Yo no lo podía creer. ¿El cura iría al conventillo a ver a la “abuelita enferma”?
—Tuve que inventar eso porque ellos solo visitan en la casa a los enfermos. Espero que me ayudes a convencer a la abuela para que finja un poco, porque de todas formas ya escuchaste que mañana irá a la casa, mejor dicho, irá a nuestra pieza. Quiero tenerlo para mí sola aunque sea por unos minutos.
—Estás loca. Los curas no se casan ni miran a las mujeres, eso decía mi abuela. ¿No te da miedo que Dios te castigue? —pregunté preocupada.

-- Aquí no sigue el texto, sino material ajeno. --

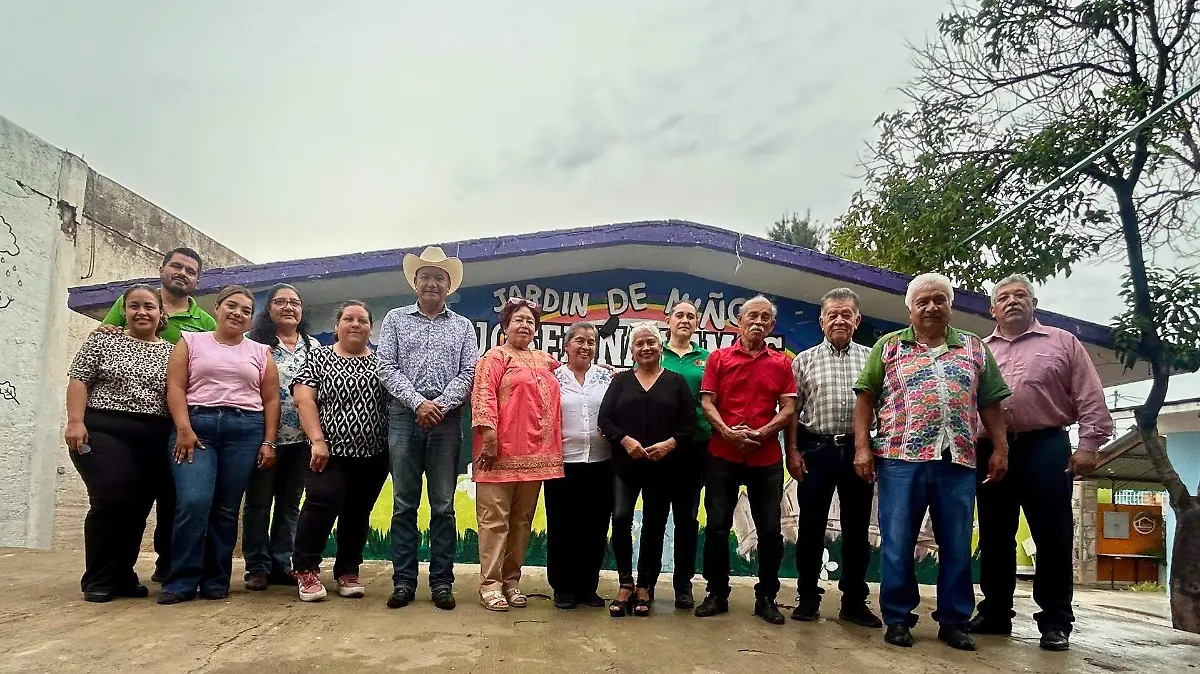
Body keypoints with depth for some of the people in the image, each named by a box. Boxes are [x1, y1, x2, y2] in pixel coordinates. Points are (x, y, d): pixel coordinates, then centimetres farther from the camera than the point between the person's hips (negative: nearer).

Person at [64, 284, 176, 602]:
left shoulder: (171, 351, 12)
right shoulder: (103, 339, 6)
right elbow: (79, 381, 1)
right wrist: (75, 421, -10)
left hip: (154, 440, 3)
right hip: (104, 432, -3)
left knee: (137, 507, 3)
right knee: (111, 501, -13)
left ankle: (122, 576, 16)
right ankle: (97, 579, 1)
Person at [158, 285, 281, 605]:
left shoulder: (260, 353, 15)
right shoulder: (191, 342, 12)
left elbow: (271, 400, 11)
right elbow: (175, 387, 3)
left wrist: (268, 442, 1)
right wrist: (184, 429, -10)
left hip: (245, 431, 1)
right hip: (196, 426, -1)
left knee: (226, 508, 1)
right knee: (193, 502, -16)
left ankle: (216, 581, 10)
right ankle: (181, 582, -5)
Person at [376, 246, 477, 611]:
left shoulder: (463, 326, 12)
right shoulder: (395, 319, 11)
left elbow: (469, 373, 3)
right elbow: (387, 368, 1)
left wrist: (441, 404, -11)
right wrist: (418, 402, -11)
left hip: (447, 420, 0)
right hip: (405, 417, 0)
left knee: (443, 505, 3)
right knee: (404, 503, 3)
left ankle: (442, 582, 10)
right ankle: (403, 581, 10)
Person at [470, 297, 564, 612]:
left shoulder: (546, 360, 20)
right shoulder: (495, 357, 1)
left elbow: (554, 399, 31)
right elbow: (483, 394, -9)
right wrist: (488, 432, -20)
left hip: (535, 453, 6)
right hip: (501, 450, -6)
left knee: (522, 519, 10)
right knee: (495, 518, -2)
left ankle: (511, 580, 19)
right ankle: (490, 584, 3)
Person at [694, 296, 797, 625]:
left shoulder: (781, 363, 8)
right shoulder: (719, 358, 5)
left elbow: (788, 409, 1)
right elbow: (707, 402, -1)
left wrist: (760, 434, -13)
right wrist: (728, 432, -16)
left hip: (767, 457, 1)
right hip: (723, 454, -1)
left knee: (770, 530, 4)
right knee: (717, 526, 4)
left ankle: (766, 597, 19)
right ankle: (717, 594, 17)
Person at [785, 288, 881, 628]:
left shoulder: (871, 359, 8)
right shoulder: (805, 360, 7)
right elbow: (792, 410, 5)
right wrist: (793, 452, -3)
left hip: (859, 451, 1)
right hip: (816, 450, -1)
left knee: (857, 529, 8)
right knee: (811, 526, 4)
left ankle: (854, 601, 19)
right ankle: (808, 597, 16)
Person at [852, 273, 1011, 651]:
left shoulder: (975, 348, 14)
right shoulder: (889, 346, 8)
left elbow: (990, 403, 14)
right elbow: (865, 398, 5)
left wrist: (1000, 448, 5)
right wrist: (862, 446, -4)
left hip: (958, 461, 2)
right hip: (900, 459, -2)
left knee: (957, 545, 7)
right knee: (897, 543, 2)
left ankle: (953, 621, 19)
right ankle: (898, 618, 14)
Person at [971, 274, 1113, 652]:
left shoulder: (1062, 342, 8)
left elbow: (1090, 399, 2)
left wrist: (1089, 445, -7)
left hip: (1045, 449, -3)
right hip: (992, 451, 3)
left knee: (1053, 538, 0)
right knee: (994, 537, 8)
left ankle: (1055, 621, 9)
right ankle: (995, 613, 19)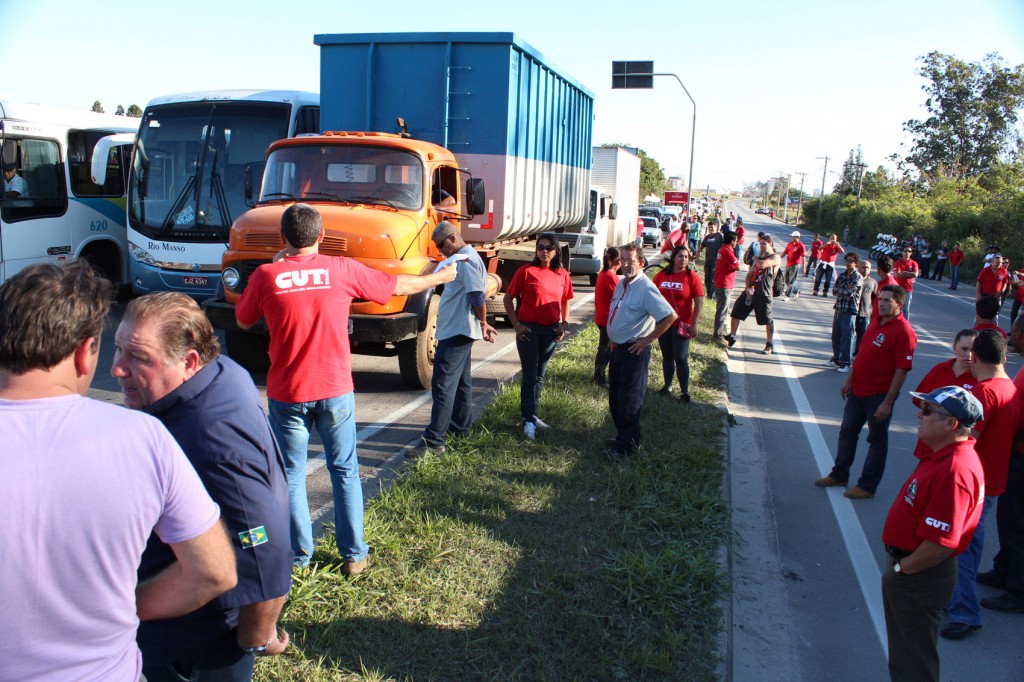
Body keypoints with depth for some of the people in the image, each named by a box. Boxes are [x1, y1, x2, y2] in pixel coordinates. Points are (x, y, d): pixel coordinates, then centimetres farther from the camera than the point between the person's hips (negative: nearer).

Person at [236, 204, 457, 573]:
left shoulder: (266, 276, -7)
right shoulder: (342, 269, -5)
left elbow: (243, 321, 11)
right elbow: (400, 286, 7)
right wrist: (439, 277, 26)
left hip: (286, 394, -1)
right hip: (335, 391, 1)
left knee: (290, 475, 13)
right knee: (345, 471, 14)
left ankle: (297, 557, 20)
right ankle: (353, 555, 20)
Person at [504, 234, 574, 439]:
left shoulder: (562, 275, 4)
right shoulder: (526, 271, -7)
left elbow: (565, 301, 17)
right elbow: (508, 298, -3)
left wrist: (564, 324, 4)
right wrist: (516, 325, -9)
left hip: (551, 330, 4)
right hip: (529, 330, -4)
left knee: (539, 375, 14)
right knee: (529, 376, -2)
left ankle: (531, 415, 27)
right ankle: (529, 421, 3)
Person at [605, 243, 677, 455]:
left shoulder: (646, 288, -20)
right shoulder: (622, 283, 7)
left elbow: (670, 316, -24)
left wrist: (648, 339, -18)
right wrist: (613, 341, 14)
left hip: (634, 351, -9)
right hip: (618, 348, 9)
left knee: (629, 400, 0)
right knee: (615, 397, 18)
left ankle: (627, 444, 12)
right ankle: (621, 435, 33)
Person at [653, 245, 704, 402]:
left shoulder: (692, 276, -8)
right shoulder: (661, 275, 2)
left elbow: (699, 302, -9)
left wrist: (694, 324, -13)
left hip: (681, 324, -4)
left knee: (681, 358, -1)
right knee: (667, 356, 15)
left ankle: (685, 392, 8)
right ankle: (667, 386, 28)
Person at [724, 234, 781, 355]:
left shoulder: (775, 257, -4)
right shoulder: (759, 257, 20)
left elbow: (762, 265, -23)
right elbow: (748, 275, 17)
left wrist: (756, 260, -1)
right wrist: (748, 287, -2)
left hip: (763, 294, -7)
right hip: (750, 291, 7)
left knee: (767, 320, -2)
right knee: (735, 313, 6)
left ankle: (770, 346, 11)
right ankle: (731, 338, 19)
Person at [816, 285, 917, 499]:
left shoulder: (903, 331, -19)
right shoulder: (875, 322, 7)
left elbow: (902, 371, -21)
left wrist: (887, 403, -22)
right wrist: (850, 380, 16)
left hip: (879, 395, -8)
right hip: (858, 390, 9)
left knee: (877, 440, 7)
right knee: (847, 431, 18)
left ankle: (867, 486, 19)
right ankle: (839, 475, 33)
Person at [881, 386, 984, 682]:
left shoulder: (954, 471, -30)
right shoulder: (943, 455, 4)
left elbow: (941, 543, -32)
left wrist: (901, 567, -17)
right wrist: (898, 565, 14)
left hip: (920, 577, -10)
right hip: (907, 567, 10)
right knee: (905, 656, 27)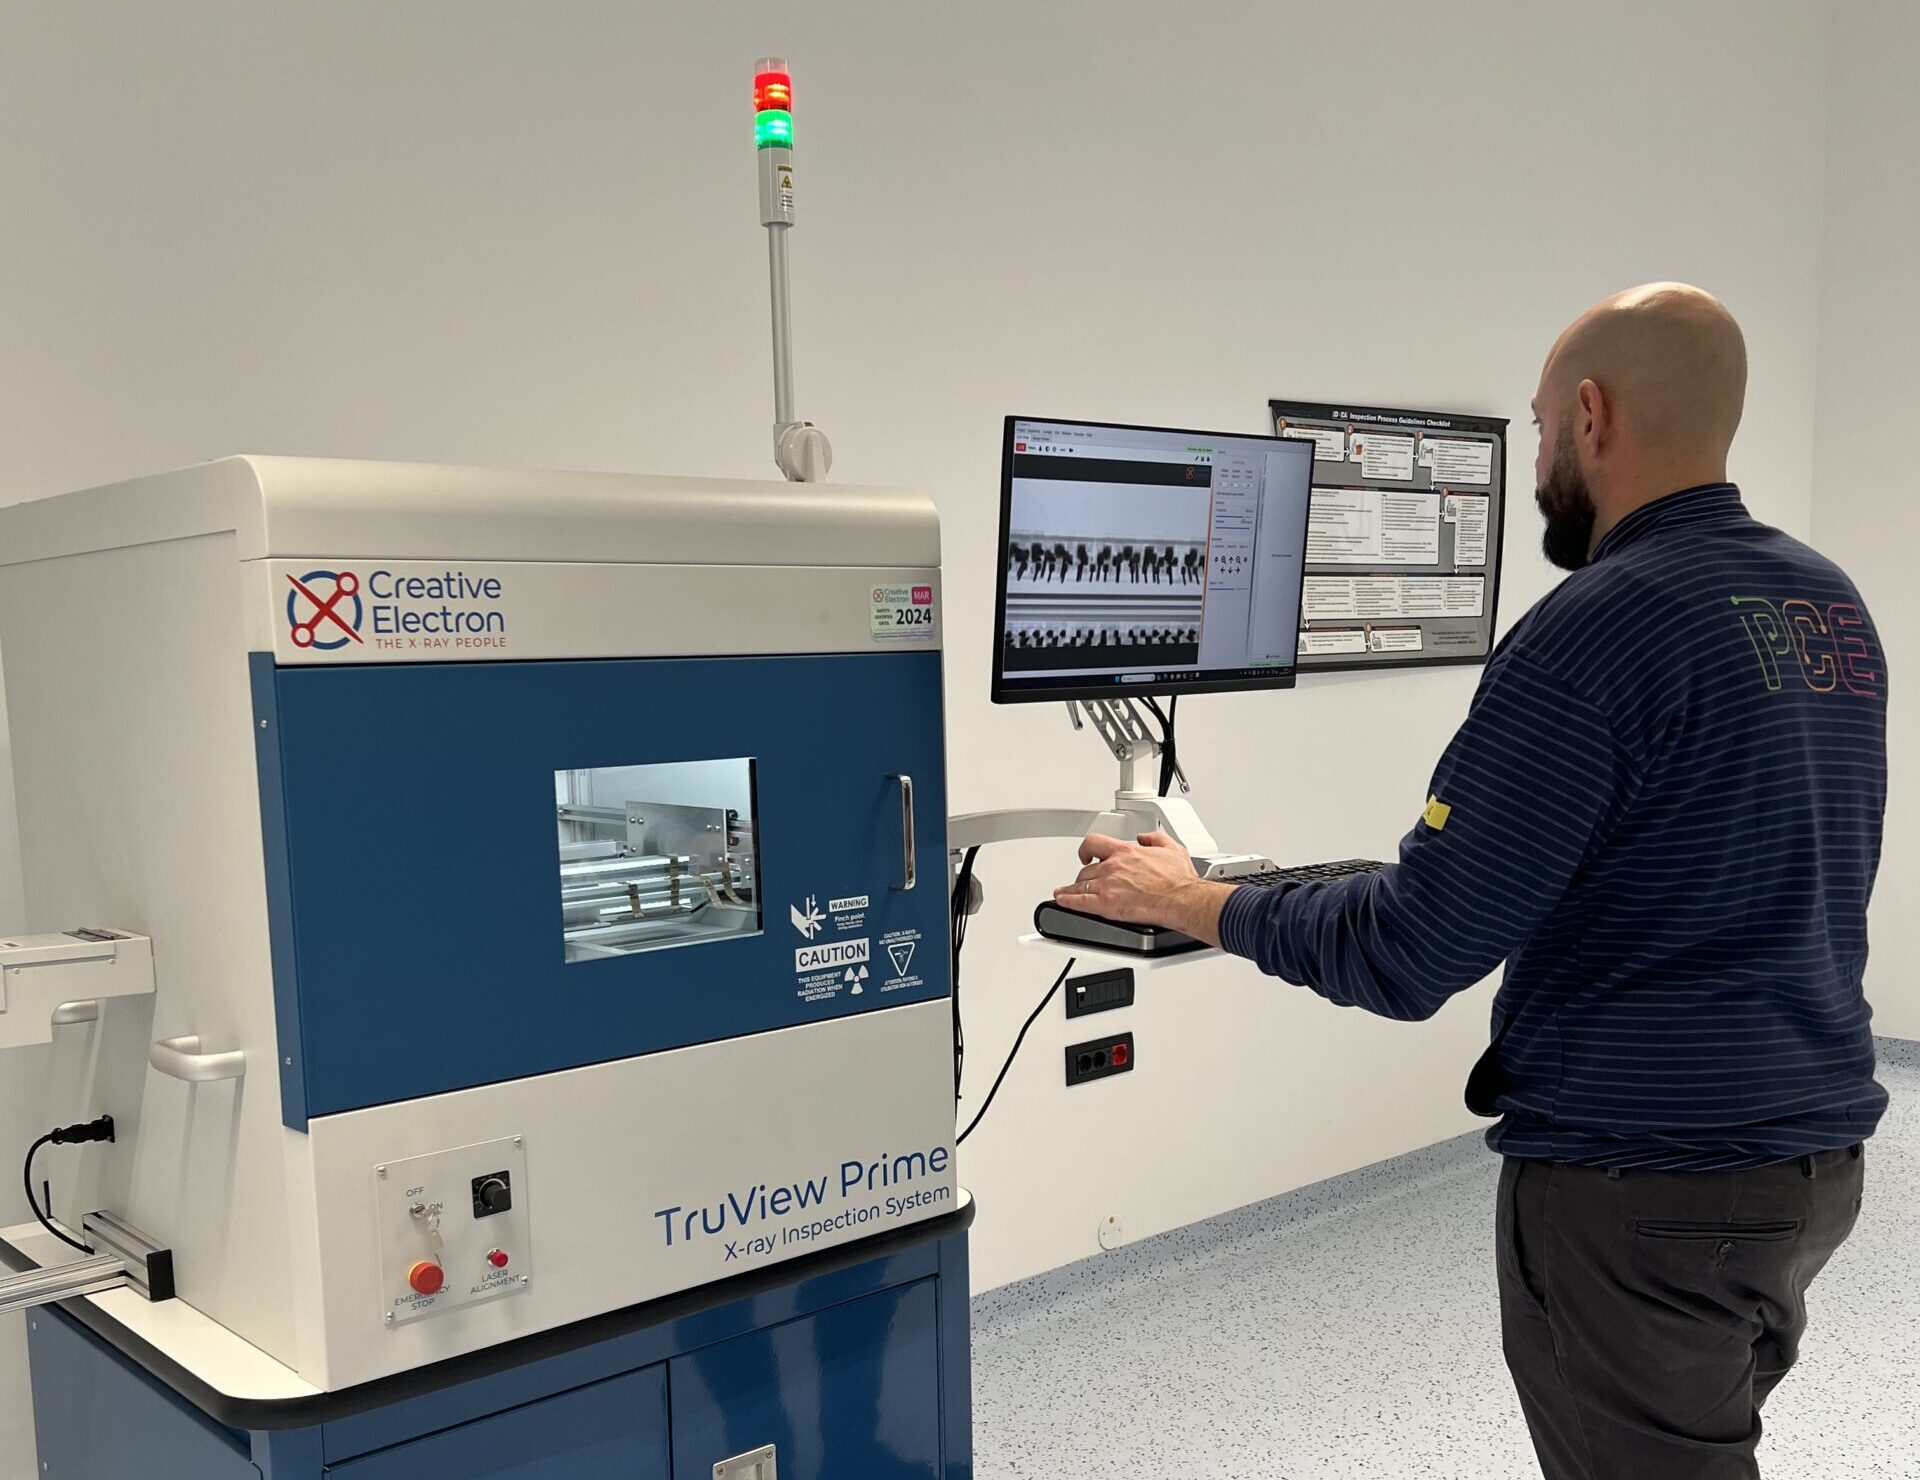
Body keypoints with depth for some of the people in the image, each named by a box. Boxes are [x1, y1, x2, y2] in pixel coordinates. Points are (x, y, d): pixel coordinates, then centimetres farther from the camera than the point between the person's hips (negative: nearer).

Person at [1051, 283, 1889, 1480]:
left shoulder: (1598, 630, -20)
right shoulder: (1833, 606, 6)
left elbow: (1406, 958, -21)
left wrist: (1190, 901, -7)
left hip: (1647, 1187, -8)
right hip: (1819, 1154, 8)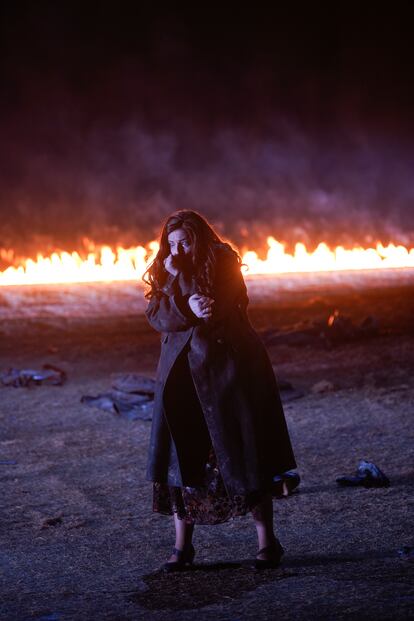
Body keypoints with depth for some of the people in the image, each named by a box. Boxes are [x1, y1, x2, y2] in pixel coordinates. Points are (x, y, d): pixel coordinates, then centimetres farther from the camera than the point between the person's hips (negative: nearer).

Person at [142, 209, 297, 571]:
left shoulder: (223, 263, -6)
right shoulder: (165, 273, 9)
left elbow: (212, 307, -19)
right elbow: (157, 316, -4)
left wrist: (179, 276, -16)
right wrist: (187, 306, -21)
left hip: (228, 371, -5)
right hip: (182, 376, 5)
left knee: (245, 457, -1)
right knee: (179, 457, 1)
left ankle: (268, 541, 10)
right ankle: (183, 546, 9)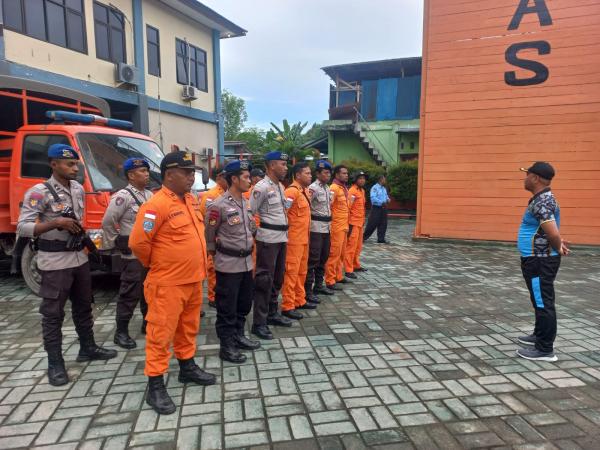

—Espero que mañana Dios esté distraído aunque sea por el tiempo suficiente como para que me lo coma con los ojos.
—Así que lo contaste acerca del fantasma.
—Claro que le conté, porque eso es lo que me tiene sobre ascuas. Anoche mismo lo vi, y no estaba dormida, te lo juro. Se acercó hasta rozar la cama, y yo ahí quietecita, casi sin respirar, para no espantarlo, para que se quedara un rato más a mi lado, como siempre hago.
—¿Y todo esto se lo dijiste al cura en confesión?
—Ya te dije que sí, pero él pareció no darle importancia y me contestó que seguramente había estado soñando, que debe ser un sueño que mi imaginación repite por alguna cuestión que él no puede saber ni yo tampoco. Yo creo que en el fondo de su alma solo estaba tratando de disimular porque estaba en el confesionario. Cuando mañana lo tenga frente a frente en la pieza veremos si puede seguir negando que de noche se transforma en fantasma o en santo para venir a verme.